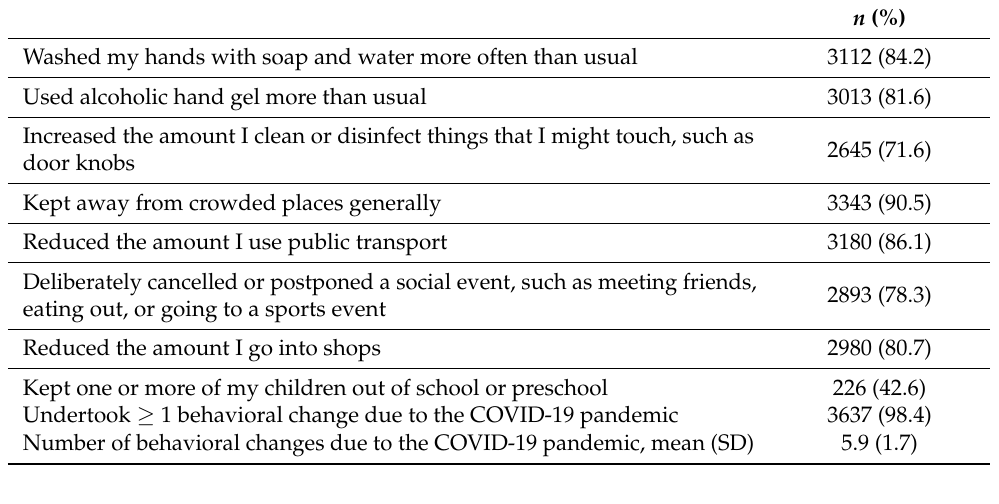
Table 3. Behavioral responses to COVID-19 pandemic.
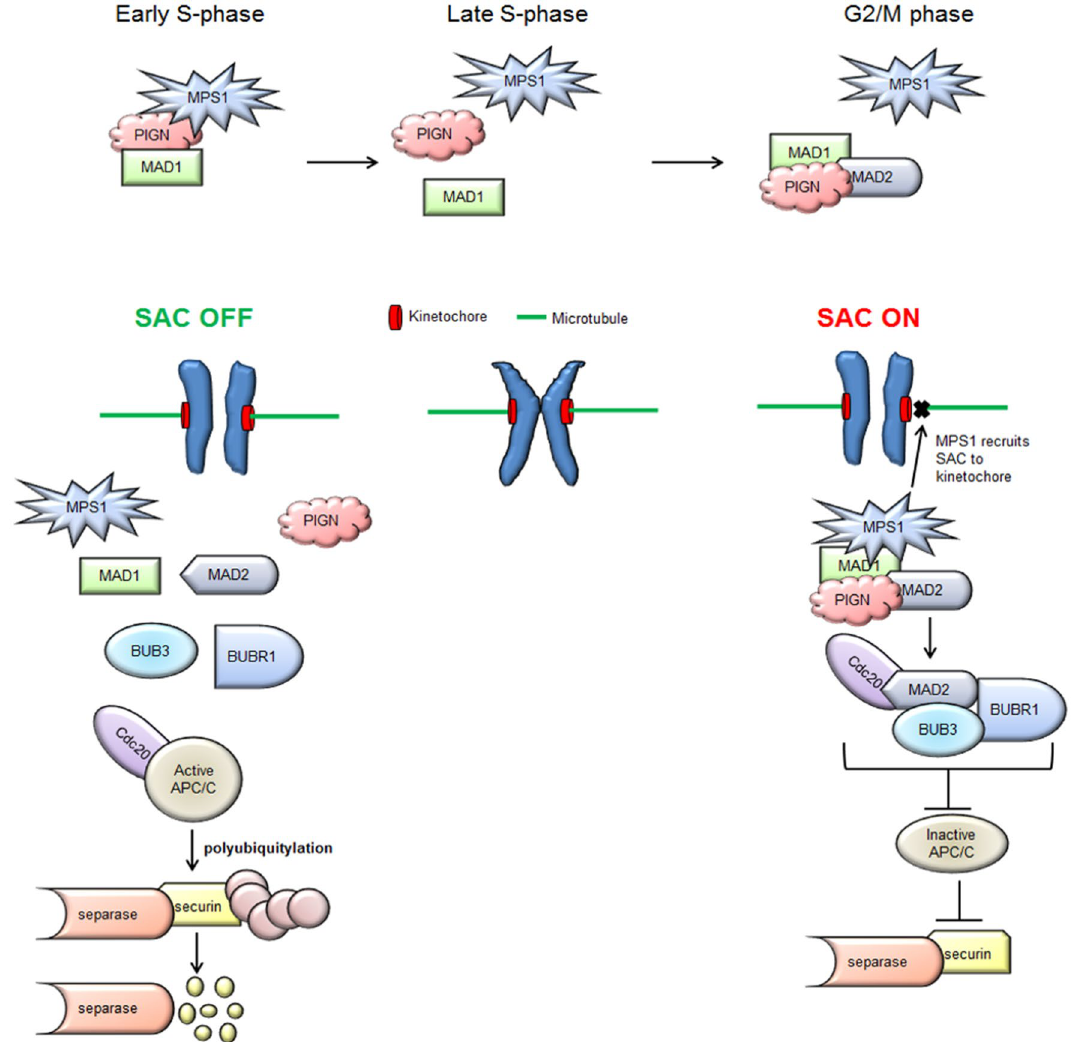
Figure 5. Simplified model of the spatiotemporal interaction between PIGN and SAC components during the cell cycle and SAC activation. PIGN interacts with SAC components in a time-dependent manner and may at some time points exclude interaction with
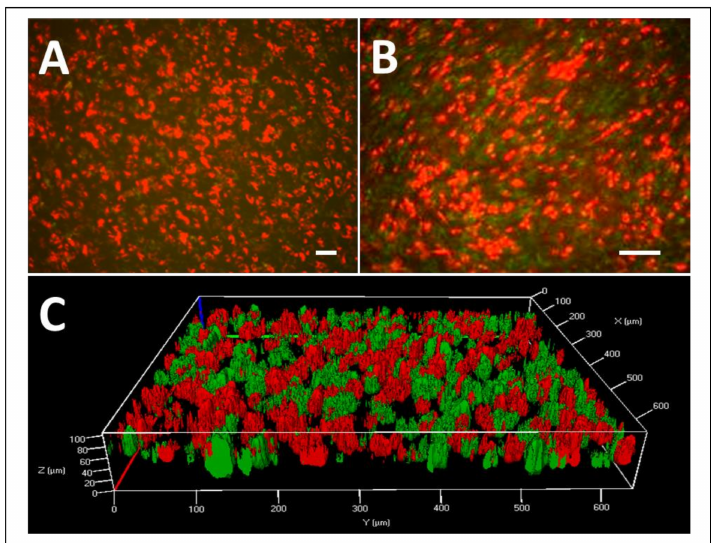
Figure 4. Differentiated endothelial cell attached to the smooth muscle sheet comprised of mes- enchymal stem cells from hair follicle outer root sheath (MSCORS-SM-Sheet). Demonstration of the MSCORS derived endothelial cells attached to the MSCORS-based MSCORS-SM-Sheet labeled with fluorescent dyes. MSCORS-differentiated endothelial cells were labeled with a red fluorescent dye (PKH26), and the MSCORS-based smooth muscle sheet was labeled with a green fluorescent dye (PKH67). ( A , B ) Fluorescence microscopy of the endothelial cells (red) attached and layered atop the MSCORS-SM-Sheet (green) (scale bar 100 µ m, magnification: ( A ) 10 × , ( B ) 20 × ). ( C ) 3D reconstruction of the endothelial cell + smooth muscle sheet using laser scanning confocal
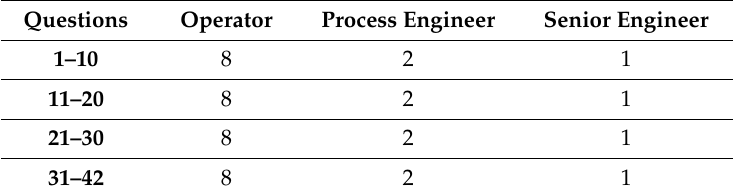
Table A1. Number of professionals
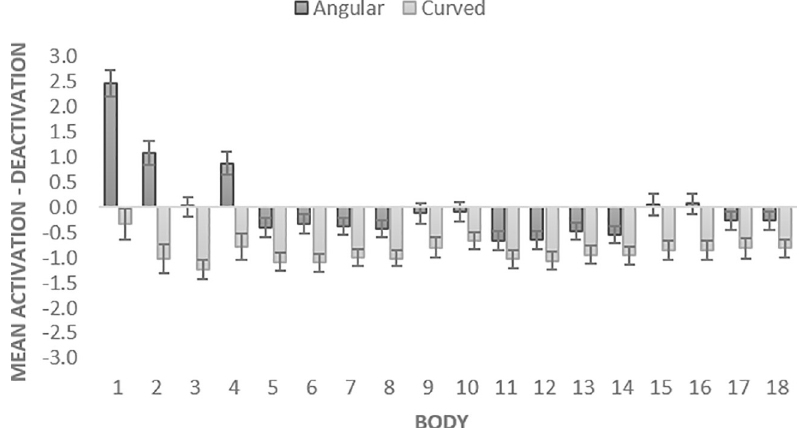
Fig 4. Activation-deactivation in bodily sensations evoked by angular vs. curved pills in Study 1. The bars represent SE.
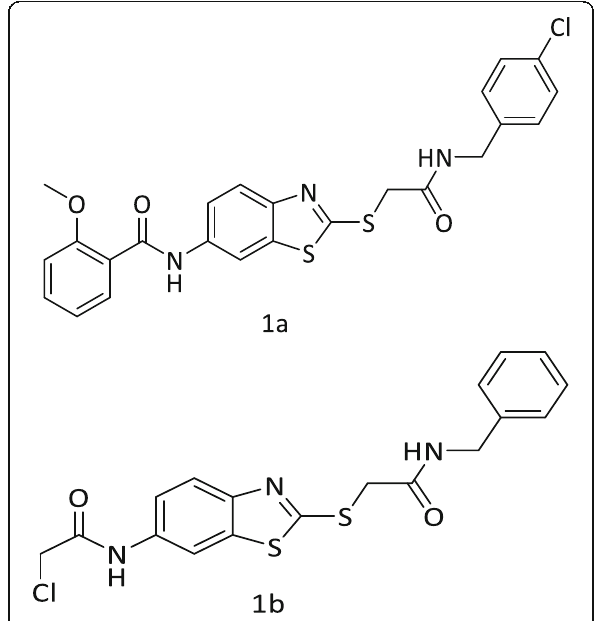
Fig. 21 Benzoxazole-5-carbohydrazide derivatives Fig. 23 Benzothiazole-amide derivatives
======
**PROBLEM DETAILS**. An exact copy of the entries above, with no pictures, is the required answer.

**ANSWER BOX**.
Table 3. Behavioral responses to COVID-19 pandemic.
Figure 5. Simplified model of the spatiotemporal interaction between PIGN and SAC components during the cell cycle and SAC activation. PIGN interacts with SAC components in a time-dependent manner and may at some time points exclude interaction with
Figure 4. Differentiated endothelial cell attached to the smooth muscle sheet comprised of mes- enchymal stem cells from hair follicle outer root sheath (MSCORS-SM-Sheet). Demonstration of the MSCORS derived endothelial cells attached to the MSCORS-based MSCORS-SM-Sheet labeled with fluorescent dyes. MSCORS-differentiated endothelial cells were labeled with a red fluorescent dye (PKH26), and the MSCORS-based smooth muscle sheet was labeled with a green fluorescent dye (PKH67). ( A , B ) Fluorescence microscopy of the endothelial cells (red) attached and layered atop the MSCORS-SM-Sheet (green) (scale bar 100 µ m, magnification: ( A ) 10 × , ( B ) 20 × ). ( C ) 3D reconstruction of the endothelial cell + smooth muscle sheet using laser scanning confocal
Table A1. Number of professionals
Fig 4. Activation-deactivation in bodily sensations evoked by angular vs. curved pills in Study 1. The bars represent SE.
Fig. 21 Benzoxazole-5-carbohydrazide derivatives Fig. 23 Benzothiazole-amide derivatives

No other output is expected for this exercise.